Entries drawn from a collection
━━━━━━━━━━━━━━━━━━━━━━━━━━━━━━
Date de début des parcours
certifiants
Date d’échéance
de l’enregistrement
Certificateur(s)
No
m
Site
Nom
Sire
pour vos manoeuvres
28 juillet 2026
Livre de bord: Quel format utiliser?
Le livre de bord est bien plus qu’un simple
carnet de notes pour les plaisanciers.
━━━━━━━━━━━━━━━━━━━━━━━━━━━━━━
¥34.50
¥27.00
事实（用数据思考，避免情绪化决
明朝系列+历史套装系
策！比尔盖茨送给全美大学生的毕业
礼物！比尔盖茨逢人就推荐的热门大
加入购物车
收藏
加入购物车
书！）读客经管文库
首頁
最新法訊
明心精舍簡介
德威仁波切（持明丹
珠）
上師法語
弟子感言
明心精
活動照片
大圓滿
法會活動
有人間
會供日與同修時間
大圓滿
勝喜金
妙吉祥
━━━━━━━━━━━━━━━━━━━━━━━━━━━━━━
**Problem statement**
Copy the rows above word for word, from the line containing "Date de début des parcours" up to and including the line containing "carnet de notes pour les plaisanciers.".

**Finished task**
Date de début des parcours
certifiants
Date d’échéance
de l’enregistrement
Certificateur(s)
No
m
Site
Nom
Sire
pour vos manoeuvres
28 juillet 2026
Livre de bord: Quel format utiliser?
Le livre de bord est bien plus qu’un simple
carnet de notes pour les plaisanciers.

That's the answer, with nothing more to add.